• **ACTIVITY**
I would like the entries transcribed word for word, please, with the pictures removed.

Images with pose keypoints
- - -

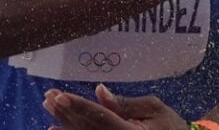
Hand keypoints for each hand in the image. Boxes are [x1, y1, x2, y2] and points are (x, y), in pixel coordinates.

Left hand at [43, 84, 186, 129]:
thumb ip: (124, 103)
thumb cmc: (170, 126)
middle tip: (48, 97)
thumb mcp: (154, 108)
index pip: (99, 116)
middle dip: (66, 112)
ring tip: (48, 107)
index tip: (59, 95)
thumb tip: (99, 91)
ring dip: (64, 123)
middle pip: (86, 127)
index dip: (78, 106)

- - -

• **ANSWER BELOW**
Hand keypoints for each hand in the image. Boxes are [x1, y1, x2, y2] and points are (x, y), in pixel coordinates.

Left hand at [43, 84, 186, 129]:
thumb ip: (124, 103)
thumb cmc: (170, 126)
middle tip: (48, 97)
thumb mcp: (154, 108)
index pip: (99, 116)
middle dip: (66, 112)
ring tip: (48, 107)
index tip: (59, 95)
thumb tip: (99, 91)
ring dip: (64, 123)
middle pip: (86, 127)
index dip: (78, 106)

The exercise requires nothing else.